## [EXERCISE AIM]
Put the lines of the listing into a numbered list, beginning with the line that contains "country: Venezuela" and continuing through the last line of the listing, with both ends included and blank lines omitted.

## [THE DATA]
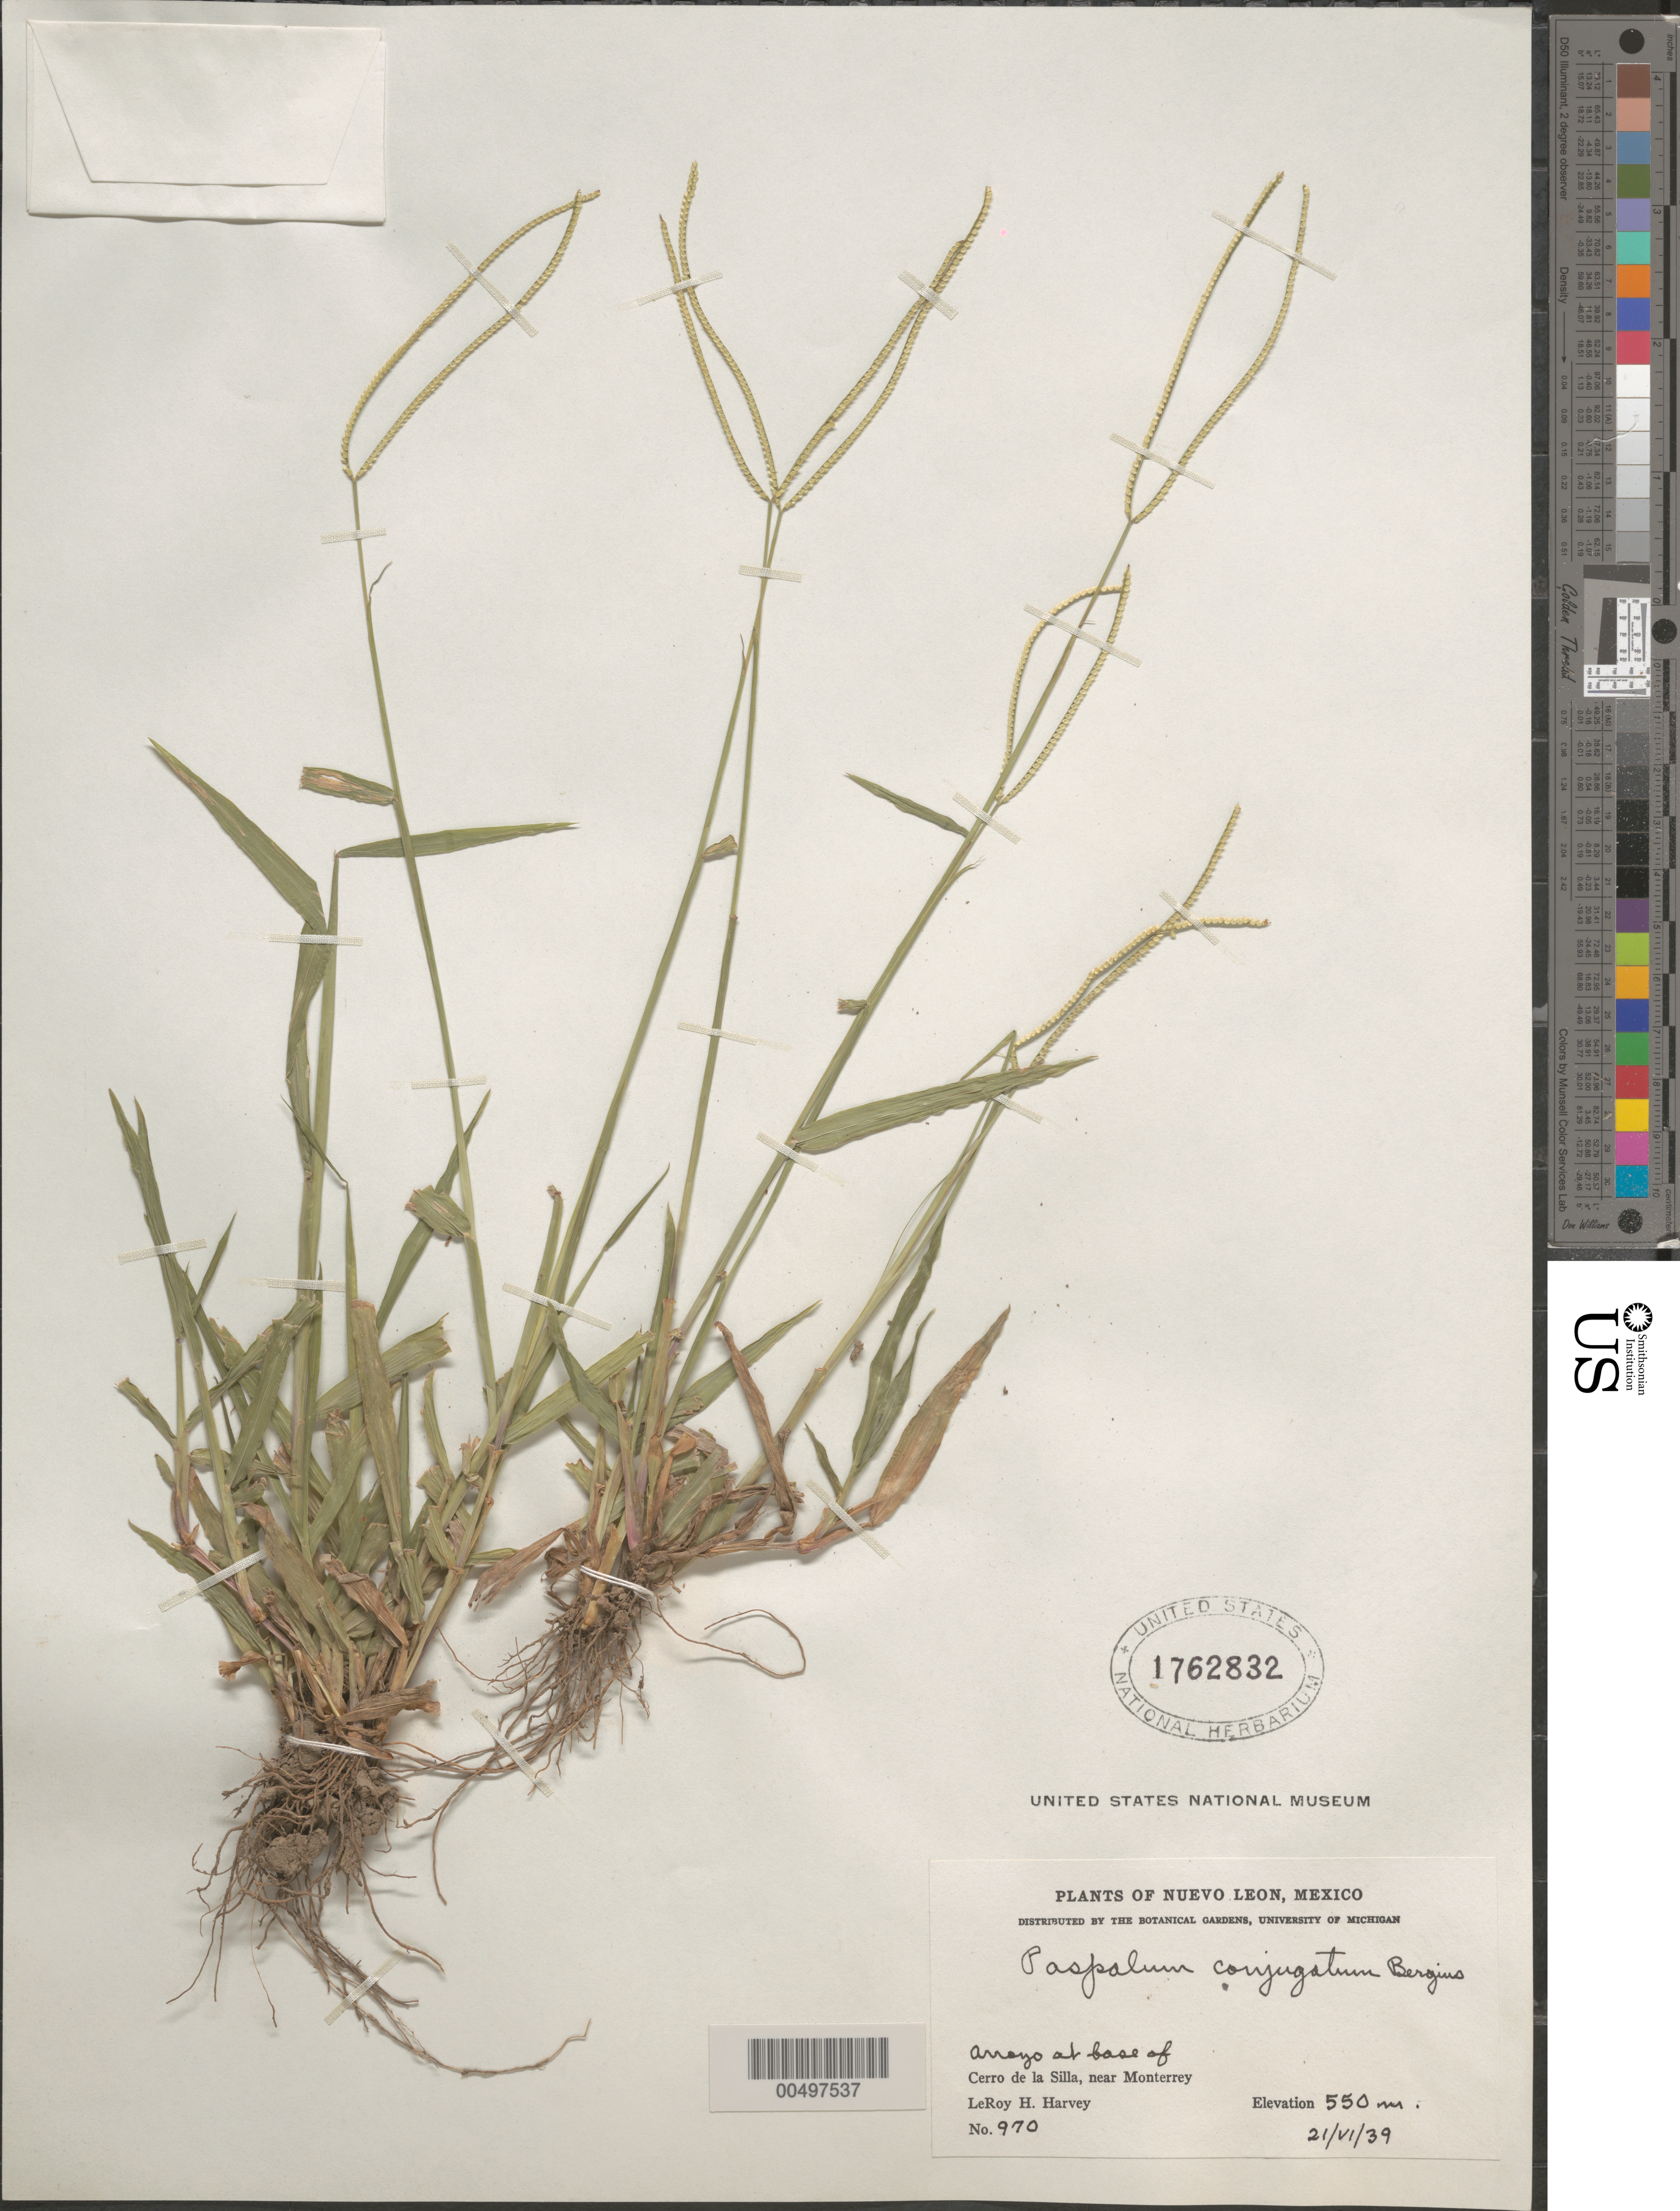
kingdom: Plantae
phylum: Tracheophyta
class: Liliopsida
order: Poales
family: Poaceae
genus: Paspalum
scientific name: Paspalum conjugatum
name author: P.J. Bergius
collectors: L. H. Harvey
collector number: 970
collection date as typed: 21 Jun 1939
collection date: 1939-06-21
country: Mexico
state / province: Nuevo León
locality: Base of Cerro de la Silla, near Monterrey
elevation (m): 550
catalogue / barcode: US 1762832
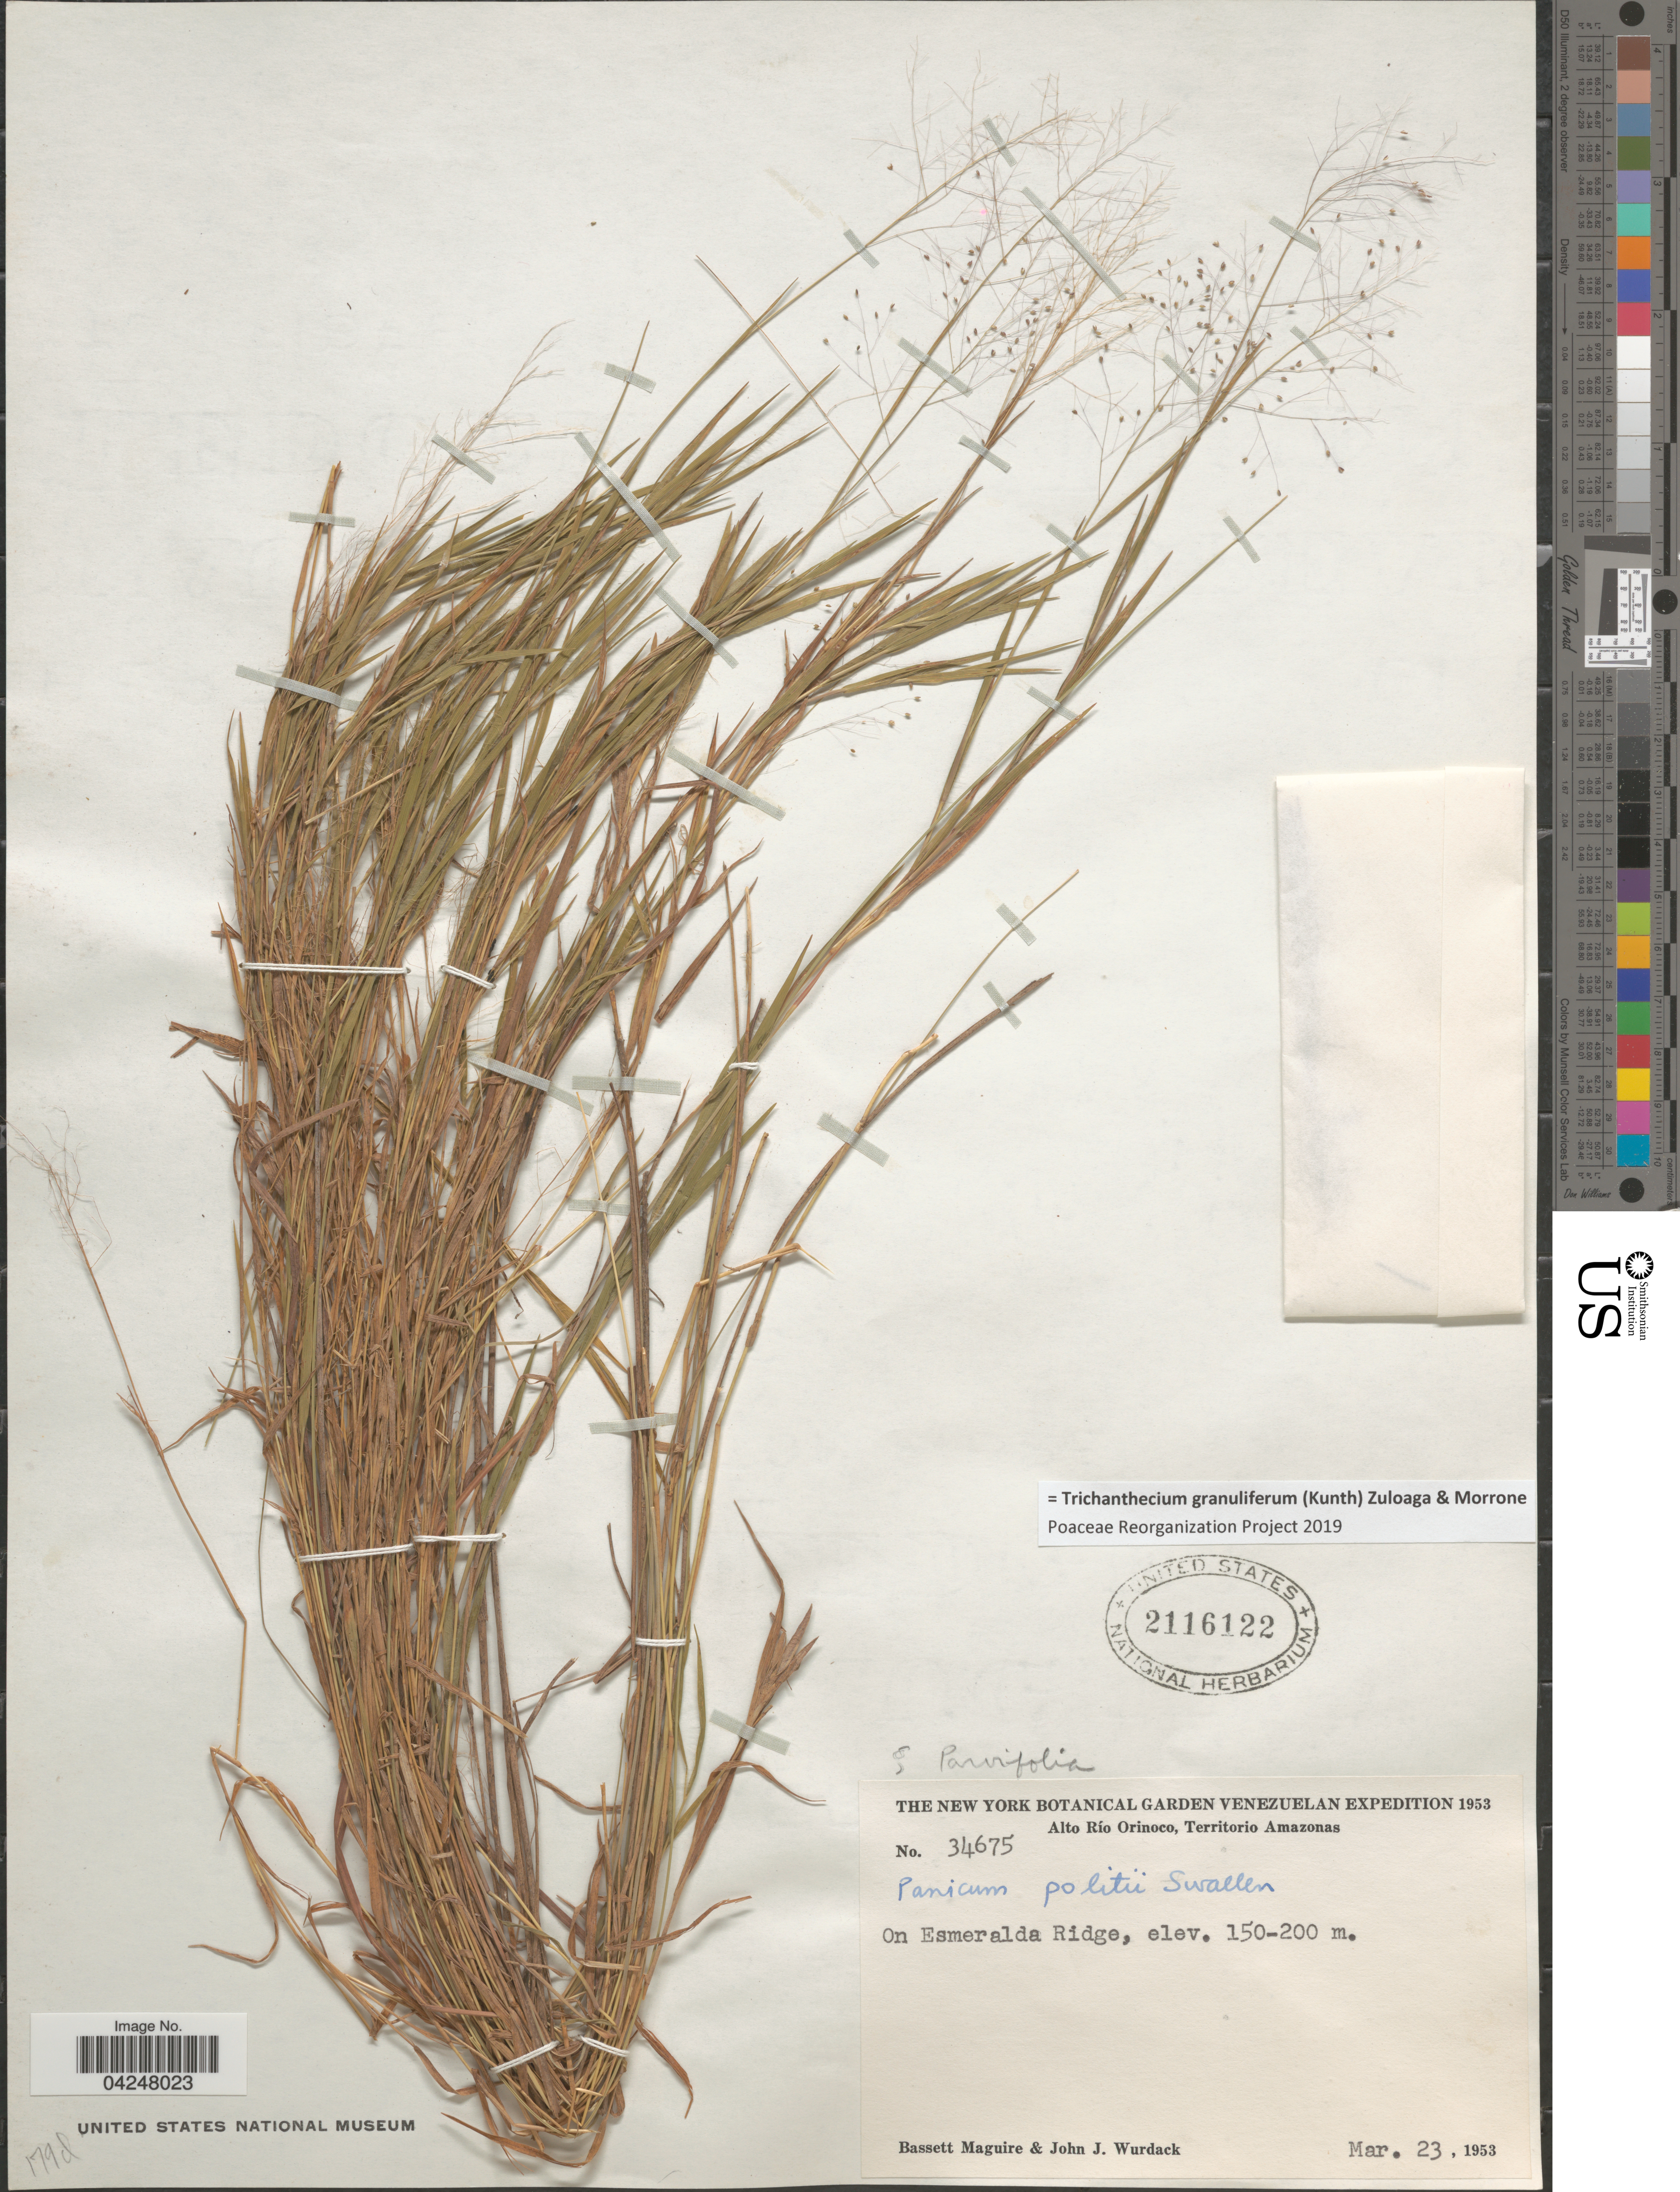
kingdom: Plantae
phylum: Tracheophyta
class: Liliopsida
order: Poales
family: Poaceae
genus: Trichanthecium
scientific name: Trichanthecium granuliferum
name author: (Kunth) Zuloaga & Morrone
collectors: B. Maguire & J. J. Wurdack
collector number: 34675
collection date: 1953-03-23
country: Venezuela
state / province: Amazonas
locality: The New York Botanical Garden Venezuelan Expedition 1953. Alto Rio Orinocco, Territorio Amazonas. On Esmeralda Ridge.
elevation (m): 150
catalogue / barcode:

## [THE SOLUTION]
1. country: Venezuela
2. state / province: Amazonas
3. locality: The New York Botanical Garden Venezuelan Expedition 1953. Alto Rio Orinocco, Territorio Amazonas. On Esmeralda Ridge.
4. elevation (m): 150
5. catalogue / barcode:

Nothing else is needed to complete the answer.